Das sei de facto - auch mit den Erfahrungen während der Covid-19-Pandemie - bei allen neun Krankenhausträgern der österreichischen Bundesländer sowie der Häuser der Barmherzigen Brüder und der Barmherzigen Schwestern (Vinzenz-Gruppe) so geschehen. Idinger: „Im Notfall arbeiten wir zusammen. Wir haben uns für den Einkauf von Medikamenten zusammengeschlossen und stimmen uns ab.“ Auch der Krankenhausapotheker aus Steyr spricht sich für nationale Pharma-Lager der Industrie aus.

Sowohl Gittler als auch Idinger erteilen jedenfalls einem zentralisierten Einkauf von Medikamenten durch, staatliche Stellen oder einem Zentrallager, zum Beispiel beim Bundesheer, eine eindeutige Absage. Die Linzer Krankenhausapothekerin, die auch im Vorstand der Praevenire-Gesundheitsinitiative aktiv ist: „Ein Zentrallager ist ein Unsinn.
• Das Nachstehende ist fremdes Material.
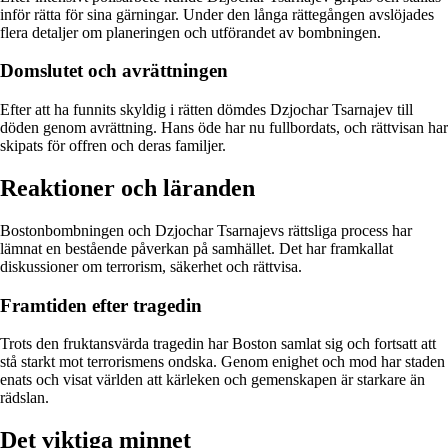
inför rätta för sina gärningar. Under den långa rättegången avslöjades
flera detaljer om planeringen och utförandet av bombningen.
Domslutet och avrättningen
Efter att ha funnits skyldig i rätten dömdes Dzjochar Tsarnajev till
döden genom avrättning. Hans öde har nu fullbordats, och rättvisan har
skipats för offren och deras familjer.
Reaktioner och läranden
Bostonbombningen och Dzjochar Tsarnajevs rättsliga process har
lämnat en bestående påverkan på samhället. Det har framkallat
diskussioner om terrorism, säkerhet och rättvisa.
Framtiden efter tragedin
Trots den fruktansvärda tragedin har Boston samlat sig och fortsatt att
stå starkt mot terrorismens ondska. Genom enighet och mod har staden
enats och visat världen att kärleken och gemenskapen är starkare än
rädslan.
Det viktiga minnet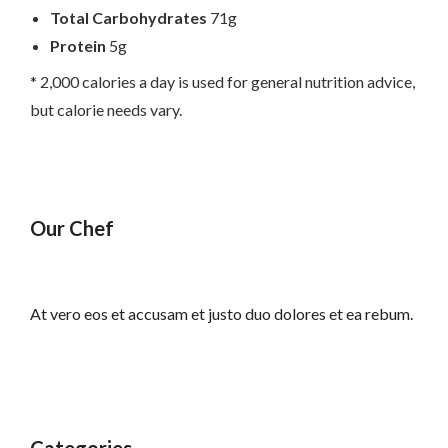
Total Carbohydrates
71g
Protein
5g
* 2,000 calories a day is used for general nutrition advice,
but calorie needs vary.
Our Chef
At vero eos et accusam et justo duo dolores et ea rebum.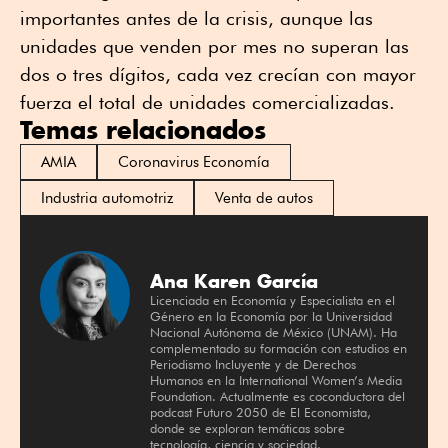
importantes antes de la crisis, aunque las
unidades que venden por mes no superan las
dos o tres dígitos, cada vez crecían con mayor
fuerza el total de unidades comercializadas.
Temas relacionados
AMIA
Coronavirus Economía
Industria automotriz
Venta de autos
Ana Karen García
Licenciada en Economía y Especialista en el
Género en la Economía por la Universidad
Nacional Autónoma de México (UNAM). Ha
complementado su formación con estudios en
Periodismo Incluyente y de Derechos
Humanos en la International Women’s Media
Foundation. Actualmente es coconductora del
podcast Futuro 2050 de El Economista,
donde se exploran temáticas sobre
tecnología, ciencia y sociedad.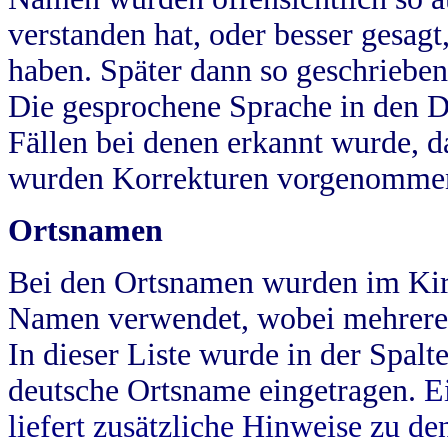
verstanden hat, oder besser gesag
haben. Später dann so geschrieben
Die gesprochene Sprache in den Dö
Fällen bei denen erkannt wurde, da
wurden Korrekturen vorgenomme
Ortsnamen
Bei den Ortsnamen wurden im Kir
Namen verwendet, wobei mehrere
In dieser Liste wurde in der Spalt
deutsche Ortsname eingetragen.
E
liefert zusätzliche Hinweise zu 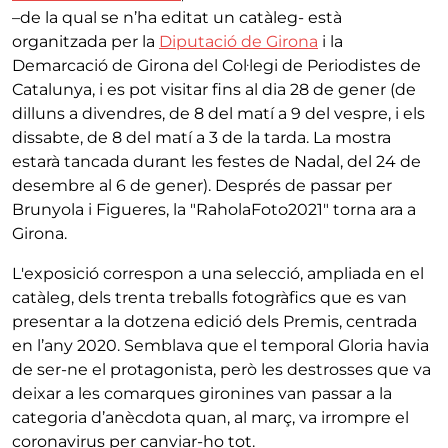
–de la qual se n’ha editat un catàleg- està
organitzada per la
Diputació de Girona
i la
Demarcació de Girona del Col·legi de Periodistes de
Catalunya, i es pot visitar fins al dia 28 de gener (de
dilluns a divendres, de 8 del matí a 9 del vespre, i els
dissabte, de 8 del matí a 3 de la tarda. La mostra
estarà tancada durant les festes de Nadal, del 24 de
desembre al 6 de gener). Després de passar per
Brunyola i Figueres, la "RaholaFoto2021" torna ara a
Girona.
L'exposició correspon a una selecció, ampliada en el
catàleg, dels trenta treballs fotogràfics que es van
presentar a la dotzena edició dels Premis, centrada
en l’any 2020. Semblava que el temporal Gloria havia
de ser-ne el protagonista, però les destrosses que va
deixar a les comarques gironines van passar a la
categoria d’anècdota quan, al març, va irrompre el
coronavirus per canviar-ho tot.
Eine zentrale Beschaffung ist etwas, vor dem ich sehr warne.“ Idinger ergänzte: Die von manchen Politikern gewünschte Zentralisierung werde im Kern über die Zusammenarbeit der Krankenhausapotheker der Spitalsträger in Österreich sowieso schon gelebt.

Sogenannte Tender-Käufe - eine Stelle kauft nur bei einem Produzenten - seien überhaupt gefährlich. „Das führt zum Monopol eines Herstellers, die anderen ziehen sich vom Markt zurück“, sagten die beiden Fachleute praktisch unisono. Am Ende stünden dann höhere Preise wegen der Monopolstellung und noch weniger Versorgungssicherheit.
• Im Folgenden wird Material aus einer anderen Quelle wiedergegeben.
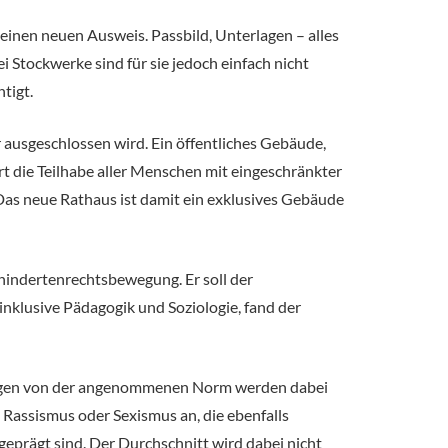
d einen neuen Ausweis. Passbild, Unterlagen – alles
ei Stockwerke sind für sie jedoch einfach nicht
tigt.
er ausgeschlossen wird. Ein öffentliches Gebäude,
rt die Teilhabe aller Menschen mit eingeschränkter
Das neue Rathaus ist damit ein exklusives Gebäude
hindertenrechtsbewegung. Er soll der
nklusive Pädagogik und Soziologie, fand der
ungen von der angenommenen Norm werden dabei
 Rassismus oder Sexismus an, die ebenfalls
eprägt sind. Der Durchschnitt wird dabei nicht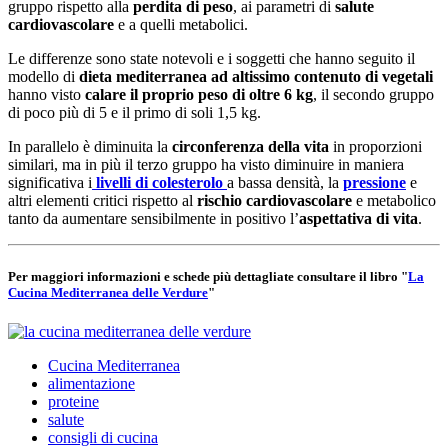
gruppo rispetto alla
perdita di peso
, ai parametri di
salute
cardiovascolare
e a quelli metabolici.
Le differenze sono state notevoli e i soggetti che hanno seguito il
modello di
dieta mediterranea ad altissimo contenuto di vegetali
hanno visto
calare il proprio peso di oltre 6 kg
, il secondo gruppo
di poco più di 5 e il primo di soli 1,5 kg.
In parallelo è diminuita la
circonferenza della vita
in proporzioni
similari, ma in più il terzo gruppo ha visto diminuire in maniera
significativa i
livelli di colesterolo
a bassa densità, la
pressione
e
altri elementi critici rispetto al
rischio cardiovascolare
e metabolico
tanto da aumentare sensibilmente in positivo l’
aspettativa di vita
.
Per maggiori informazioni e schede più dettagliate consultare il libro "
La
Cucina Mediterranea delle Verdure
"
Cucina Mediterranea
alimentazione
proteine
salute
consigli di cucina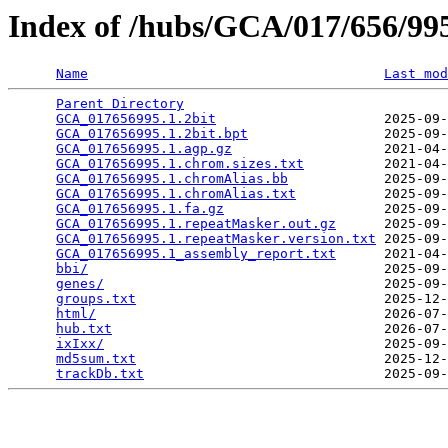
Index of /hubs/GCA/017/656/9
Name
Last mod
Parent Directory
                                 
GCA_017656995.1.2bit
                     2025-09-
GCA_017656995.1.2bit.bpt
                 2025-09-
GCA_017656995.1.agp.gz
                   2021-04-
GCA_017656995.1.chrom.sizes.txt
          2021-04-
GCA_017656995.1.chromAlias.bb
            2025-09-
GCA_017656995.1.chromAlias.txt
           2025-09-
GCA_017656995.1.fa.gz
                    2025-09-
GCA_017656995.1.repeatMasker.out.gz
      2025-09-
GCA_017656995.1.repeatMasker.version.txt
 2025-09-
GCA_017656995.1_assembly_report.txt
      2021-04-
bbi/
                                     2025-09-
genes/
                                   2025-09-
groups.txt
                               2025-12-
html/
                                    2026-07-
hub.txt
                                  2026-07-
ixIxx/
                                   2025-09-
md5sum.txt
                               2025-12-
trackDb.txt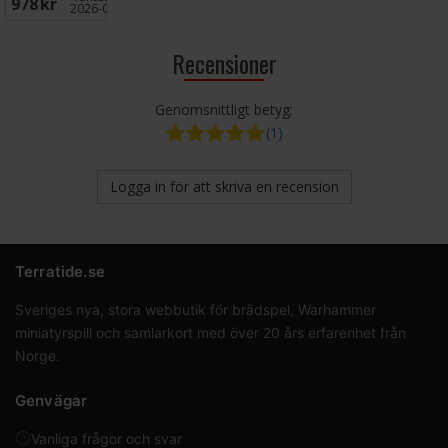
978 SEK
Brädspel
2026-09-30
Recensioner
Genomsnittligt betyg:
(1)
Logga in för att skriva en recension
Terratide.se
Sveriges nya, stora webbutik för brädspel, Warhammer
miniatyrspill och samlarkort med över 20 års erfarenhet från
Norge.
Genvägar
Vanliga frågor och svar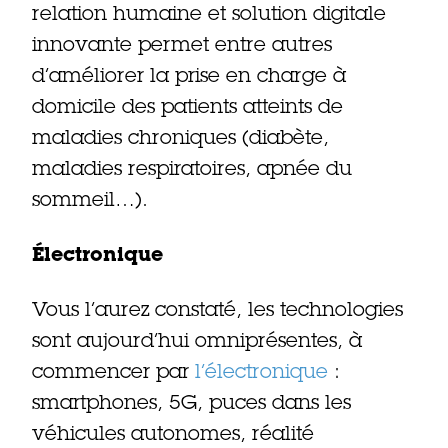
relation humaine et solution digitale
innovante permet entre autres
d’améliorer la prise en charge à
domicile des patients atteints de
maladies chroniques (diabète,
maladies respiratoires, apnée du
sommeil…).
Électronique
Vous l’aurez constaté, les technologies
sont aujourd’hui omniprésentes, à
commencer par
l’électronique
:
smartphones, 5G, puces dans les
véhicules autonomes, réalité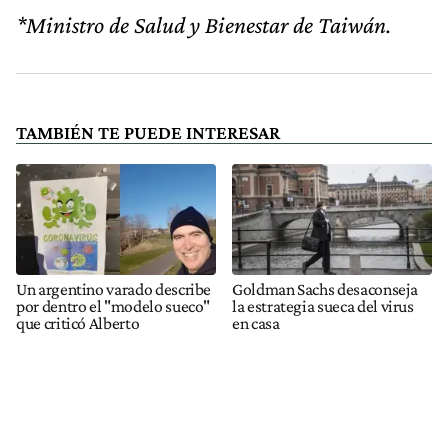
*Ministro de Salud y Bienestar de Taiwán.
TAMBIÉN TE PUEDE INTERESAR
Un argentino varado describe
Goldman Sachs desaconseja
por dentro el "modelo sueco"
la estrategia sueca del virus
que criticó Alberto
en casa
Taskforce analysiert und berät zur Versorgungssituation bei Arzneimitteln

Von der österreichischen Öffentlichkeit weitgehend unbemerkt haben die Verantwortlichen in den Krankenhausapotheken übrigens erst in den vergangenen Monaten eine potenziell hoch gefährliche Situation umschifft. Produktionsbedingt war plötzlich das Biotech-Medikament rtPA zur Auflösung von Blutgerinnseln im Gehirn bei einem Schlaganfall nur mehr eingeschränkt verfügbar.
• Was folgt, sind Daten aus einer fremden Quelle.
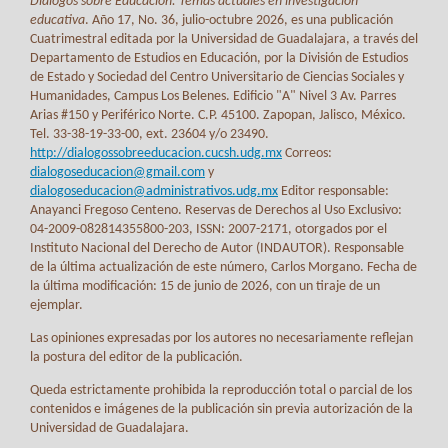
Diálogos sobre Educación. Temas actuales en investigación
educativa
. Año 17, No. 36, julio-octubre 2026, es una publicación
Cuatrimestral editada por la Universidad de Guadalajara, a través del
Departamento de Estudios en Educación, por la División de Estudios
de Estado y Sociedad del Centro Universitario de Ciencias Sociales y
Humanidades, Campus Los Belenes. Edificio "A" Nivel 3 Av. Parres
Arias #150 y Periférico Norte. C.P. 45100. Zapopan, Jalisco, México.
Tel. 33-38-19-33-00, ext. 23604 y/o 23490.
http://dialogossobreeducacion.cucsh.udg.mx
Correos:
dialogoseducacion@gmail.com
y
dialogoseducacion@administrativos.udg.mx
Editor responsable:
Anayanci Fregoso Centeno. Reservas de Derechos al Uso Exclusivo:
04-2009-082814355800-203, ISSN: 2007-2171, otorgados por el
Instituto Nacional del Derecho de Autor (INDAUTOR). Responsable
de la última actualización de este número, Carlos Morgano. Fecha de
la última modificación: 15 de junio de 2026, con un tiraje de un
ejemplar.
Las opiniones expresadas por los autores no necesariamente reflejan
la postura del editor de la publicación.
Queda estrictamente prohibida la reproducción total o parcial de los
contenidos e imágenes de la publicación sin previa autorización de la
Universidad de Guadalajara.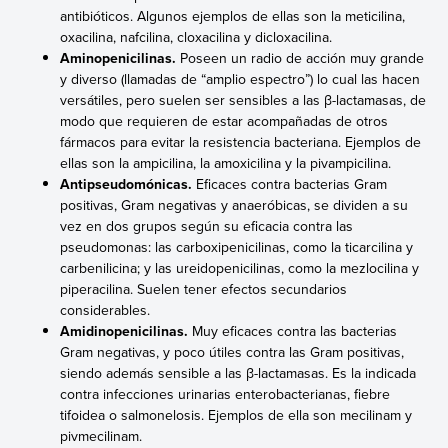
antibióticos. Algunos ejemplos de ellas son la meticilina,
oxacilina, nafcilina, cloxacilina y dicloxacilina.
Aminopenicilinas.
Poseen un radio de acción muy grande
y diverso (llamadas de “amplio espectro”) lo cual las hacen
versátiles, pero suelen ser sensibles a las β-lactamasas, de
modo que requieren de estar acompañadas de otros
fármacos para evitar la resistencia bacteriana. Ejemplos de
ellas son la ampicilina, la amoxicilina y la pivampicilina.
Antipseudomónicas.
Eficaces contra bacterias Gram
positivas, Gram negativas y anaeróbicas, se dividen a su
vez en dos grupos según su eficacia contra las
pseudomonas: las carboxipenicilinas, como la ticarcilina y
carbenilicina; y las ureidopenicilinas, como la mezlocilina y
piperacilina. Suelen tener efectos secundarios
considerables.
Amidinopenicilinas.
Muy eficaces contra las bacterias
Gram negativas, y poco útiles contra las Gram positivas,
siendo además sensible a las β-lactamasas. Es la indicada
contra infecciones urinarias enterobacterianas, fiebre
tifoidea o salmonelosis. Ejemplos de ella son mecilinam y
pivmecilinam.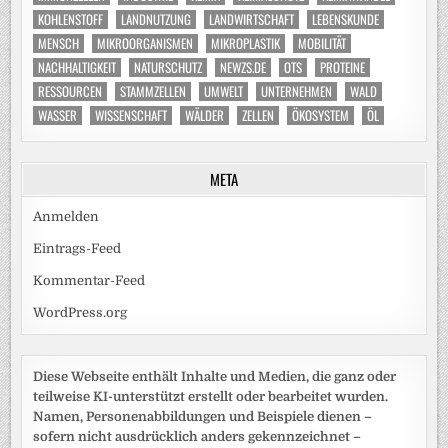
KOHLENSTOFF
LANDNUTZUNG
LANDWIRTSCHAFT
LEBENSKUNDE
MENSCH
MIKROORGANISMEN
MIKROPLASTIK
MOBILITÄT
NACHHALTIGKEIT
NATURSCHUTZ
NEWZS.DE
OTS
PROTEINE
RESSOURCEN
STAMMZELLEN
UMWELT
UNTERNEHMEN
WALD
WASSER
WISSENSCHAFT
WÄLDER
ZELLEN
ÖKOSYSTEM
ÖL
META
Anmelden
Eintrags-Feed
Kommentar-Feed
WordPress.org
Diese Webseite enthält Inhalte und Medien, die ganz oder
teilweise KI-unterstützt erstellt oder bearbeitet wurden.
Namen, Personenabbildungen und Beispiele dienen –
sofern nicht ausdrücklich anders gekennzeichnet –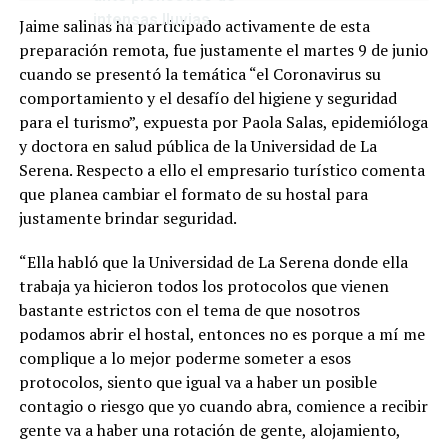
intensas lluvias
Jaime salinas ha participado activamente de esta
preparación remota, fue justamente el martes 9 de junio
cuando se presentó la temática “el Coronavirus su
comportamiento y el desafío del higiene y seguridad
para el turismo”, expuesta por Paola Salas, epidemióloga
y doctora en salud pública de la Universidad de La
Serena. Respecto a ello el empresario turístico comenta
que planea cambiar el formato de su hostal para
justamente brindar seguridad.
“Ella habló que la Universidad de La Serena donde ella
trabaja ya hicieron todos los protocolos que vienen
bastante estrictos con el tema de que nosotros
podamos abrir el hostal, entonces no es porque a mí me
complique a lo mejor poderme someter a esos
protocolos, siento que igual va a haber un posible
contagio o riesgo que yo cuando abra, comience a recibir
gente va a haber una rotación de gente, alojamiento,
Idinger: „Wir haben eng und gut mit dem Hersteller zusammengearbeitet und die verfügbaren Mengen österreichweit ausschließlich für die 'Stroke'-Units bereitgestellt.“ Für andere Anwendungen wurde Ersatz gefunden. Darüber hinaus, so Gittler, ging man durch Bereitstellung kleinster rtPA-Einheiten für die Körpergewichts-abhängige Dosierung bei Schlaganfallpatienten mit den Ressourcen optimal um. Die Verantwortlichen der Agentur für Gesundheit und Ernährungssicherheit (AGES), Pharmaindustrie, Großhandel, Apotheker und andere Fachleute analysieren und beraten die Versorgungssituation bei Arzneimitteln im Rahmen einer Taskforce regelmäßig. Auch das sei ein wesentlicher Fortschritt, erklärte der Experte.